Please consider leaving a comment as your input will help me (& everyone else) better understand and learn about local.
Google Map's medical center phone data: Code Red! by

9 thoughts on “Google Map’s medical center phone data: Code Red!”

  1. Mike:

    You are much nicer about this stuff than me. LOL. And your research is great. Did you check the actual websites also? I’d assume their contact information is more accurate.

    I’d think there needs to be a way to get contact information directly from existing websites rather than the directories.

    It is so easy to change those numbers all the time. That is why websites are so terrific. You can update them immediately and represent new accurate information…rather than something that was recorded a long time ago.

    Nice research.

    Dave

  2. Hi earl

    The data pretty much speak for themselves, no?

    I didn’t check the website….that is a good idea.

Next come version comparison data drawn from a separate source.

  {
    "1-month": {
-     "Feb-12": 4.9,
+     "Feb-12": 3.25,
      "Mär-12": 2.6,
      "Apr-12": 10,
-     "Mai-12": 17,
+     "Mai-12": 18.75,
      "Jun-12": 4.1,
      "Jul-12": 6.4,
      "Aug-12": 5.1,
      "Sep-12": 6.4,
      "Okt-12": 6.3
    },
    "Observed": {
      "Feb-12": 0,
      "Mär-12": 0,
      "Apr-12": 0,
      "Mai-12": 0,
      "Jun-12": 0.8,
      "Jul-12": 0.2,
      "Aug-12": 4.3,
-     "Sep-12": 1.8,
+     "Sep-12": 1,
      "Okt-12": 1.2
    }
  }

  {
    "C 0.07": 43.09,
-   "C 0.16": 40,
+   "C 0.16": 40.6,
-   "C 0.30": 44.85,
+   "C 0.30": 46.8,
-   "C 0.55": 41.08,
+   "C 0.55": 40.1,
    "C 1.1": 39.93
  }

If the data doesn’t get cleaned up in a 2 or 3 months perhaps I will revisit.

    This particular problem seems to afflict this vertical more so than others and I am not really sure why. Perhaps meidcal centers have more to worry about than their Google listing or perhaps because they are somewhat outside of the profit incentives that motivates others to get their records squared away.

    As I pointed out, one really needs to test the OneBox results and see if the are “accurate enough” as I am sure that they have more impact than these results.

    Mike

  3. Mike:

    I looked at your first example, Pittsburgh, Pa Medical Center. The link takes you to the G maps listing for Mercy Hospital with 2 phone numbers. Then I went to the website. That is for Pittsburgh Mercy Health System. This is a large institution with 11 separate locations in the region for all types of facilities. Scroll through the locations and you’ll find that one of the two phone numbers listed is for Mercy Hospital. The 412-232-8111 number is accurate for one facility.

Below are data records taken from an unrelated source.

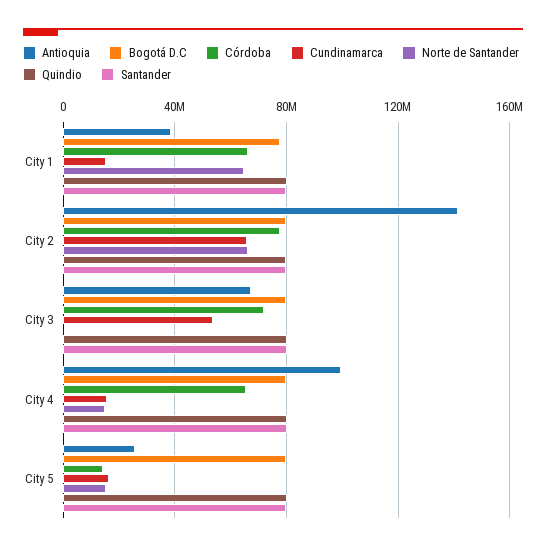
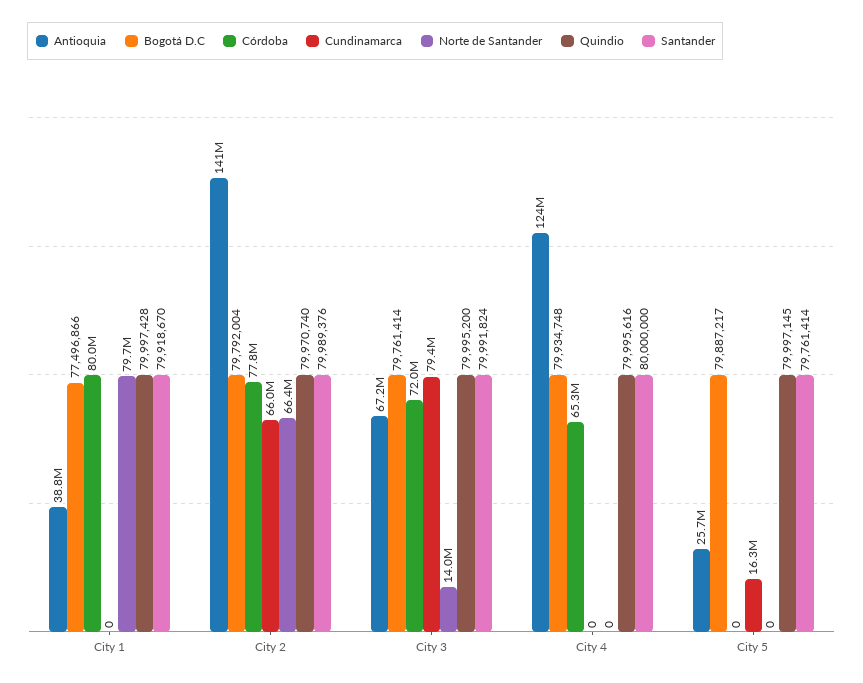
  {
    "Antioquia": {
      "City 1": 38800000,
      "City 2": 141000000,
      "City 3": 67200000,
-     "City 4": 100000000,
+     "City 4": 124000000,
      "City 5": 25700000
    },
    "Bogotá D.C": {
      "City 1": 77496866,
      "City 2": 79792004,
      "City 3": 79761414,
      "City 4": 79934748,
      "City 5": 79887217
    },
    "Córdoba": {
-     "City 1": 65000000,
+     "City 1": 80000000,
      "City 2": 77800000,
      "City 3": 72000000,
      "City 4": 65300000,
-     "City 5": 15000000
+     "City 5": 0
    },
    "Cundinamarca": {
-     "City 1": 15000000,
+     "City 1": 0,
      "City 2": 66000000,
-     "City 3": 55000000,
+     "City 3": 79400000,
-     "City 4": 15000000,
+     "City 4": 0,
      "City 5": 16300000
    },
    "Norte de Santander": {
-     "City 1": 65000000,
+     "City 1": 79700000,
      "City 2": 66400000,
-     "City 3": 0,
+     "City 3": 14000000,
-     "City 4": 15000000,
+     "City 4": 0,
-     "City 5": 15000000
+     "City 5": 0
    },
    "Quindio": {
      "City 1": 79997428,
      "City 2": 79970740,
      "City 3": 79995200,
      "City 4": 79995616,
      "City 5": 79997145
    },
    "Santander": {
      "City 1": 79918670,
      "City 2": 79989376,
      "City 3": 79991824,
      "City 4": 80000000,
      "City 5": 79761414
    }
  }

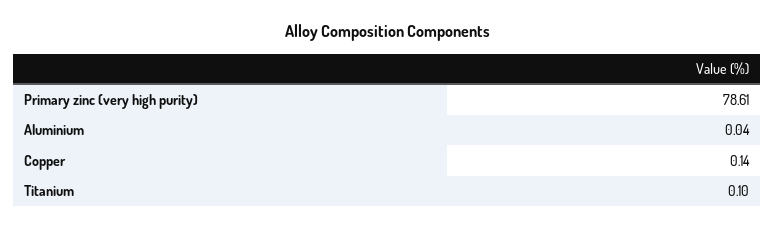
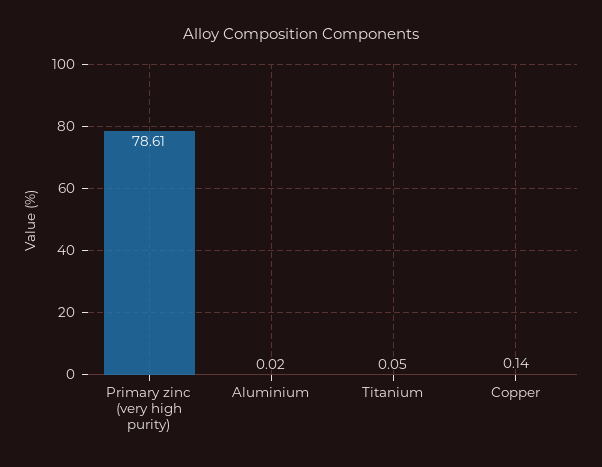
  {
    "Primary zinc (very high purity)": 78.61,
-   "Aluminium": 0.04,
+   "Aluminium": 0.02,
    "Copper": 0.14,
-   "Titanium": 0.1
+   "Titanium": 0.05
  }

    I scrolled through the other locations and it didn’t match the 2nd number in the G maps directory information. Each of the 11 facilities has a different main number but not the 2nd number listed; 412-232-7950. I went to the main contact number for the website and it was a 3rd phone number; 412-232-5660.

    I would think that G maps specifically and other similar sources, like Y and MSN Local need to take a step to clean the data–primarily sourcing the information from the website and not any other source. Directory information can be old and outdated. Website information should be the most updated.

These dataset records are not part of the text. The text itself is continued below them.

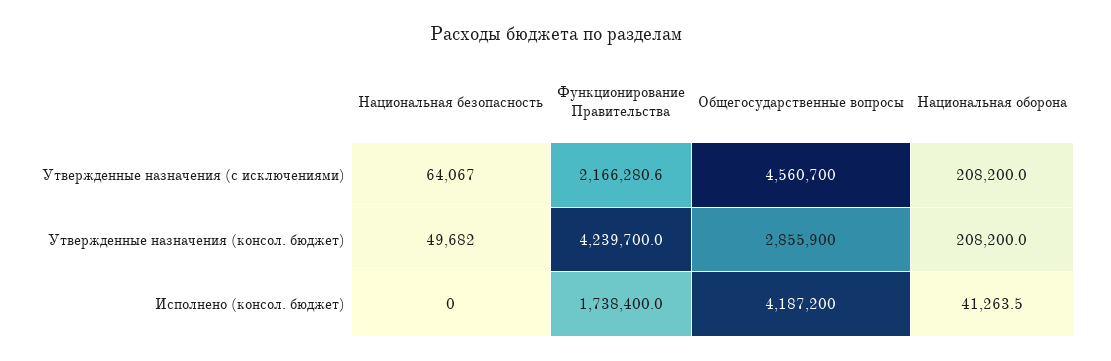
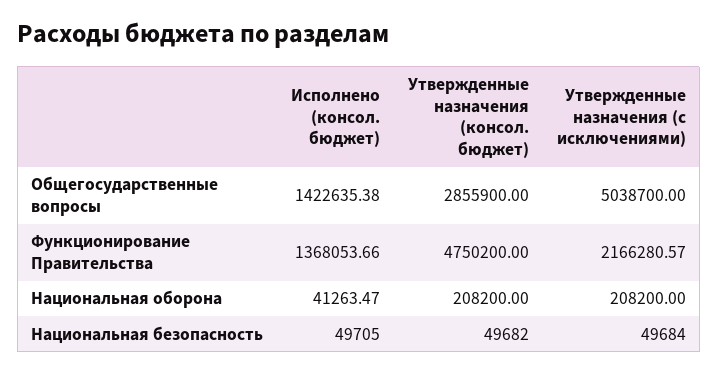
  {
    "Национальная безопасность": {
-     "Утвержденные назначения (с исключениями)": 64067,
+     "Утвержденные назначения (с исключениями)": 49684,
      "Утвержденные назначения (консол. бюджет)": 49682,
-     "Исполнено (консол. бюджет)": 0
+     "Исполнено (консол. бюджет)": 49705
    },
    "Функционирование Правительства": {
      "Утвержденные назначения (с исключениями)": 2166280.57,
-     "Утвержденные назначения (консол. бюджет)": 4239700,
+     "Утвержденные назначения (консол. бюджет)": 4750200,
-     "Исполнено (консол. бюджет)": 1738400
+     "Исполнено (консол. бюджет)": 1368053.66
    },
    "Общегосударственные вопросы": {
-     "Утвержденные назначения (с исключениями)": 4560700,
+     "Утвержденные назначения (с исключениями)": 5038700,
      "Утвержденные назначения (консол. бюджет)": 2855900,
-     "Исполнено (консол. бюджет)": 4187200
+     "Исполнено (консол. бюджет)": 1422635.38
    },
    "Национальная оборона": {
      "Утвержденные назначения (с исключениями)": 208200,
      "Утвержденные назначения (консол. бюджет)": 208200,
      "Исполнено (консол. бюджет)": 41263.47
    }
  }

    Of all sources of this ilk, though, Google insertion of maps is clearly seeing more traffic than any other source and is driving more calls off the G maps inserts. Its clearly something that needs to be fixed.

    How this is corrected is up to Google. It certainly needs some reconstructive surgery.

    Dave

  4. Mike:

    I noticed how G maps recently added a picture off my website to the G maps data. They chose and pulled the picture, from amongst a number of different pics.

    It was interesting and an interesting choice…and one that as a business owner I wouldn’t argue with…but might possibly have suggested a different pic.

    Now if they can pull a pic…independantly determine relevancy…and post the pic….then they can review phone numbers on the site.

    Seeing how the phone number issue is one that has caused some problems for some sites/institutions/businesses and certainly the people calling those numbers…it might be appropriate to focus on that aspect of the vast G maps data base. Even starting with one type of entry; say medical centers.

    1. Scrape the site for appropriate phone numbers.
    2. Match the phone numbers against those accumulated through the vast amount of directories
    3. Check to make sure that most current and appropriate phone numbers are listed within G maps data.

    That would be a big improvement…and were they to be successful G would be lightyears ahead of other local data sources. (of course any version of a local SE could try the same.)

    Dave

  5. Yes, the ironies certainly do abound, don’t they?

    According to Bill Slawski’s patent review they are attempting to do this, why so unsuccessfully in the medical arena escapes me.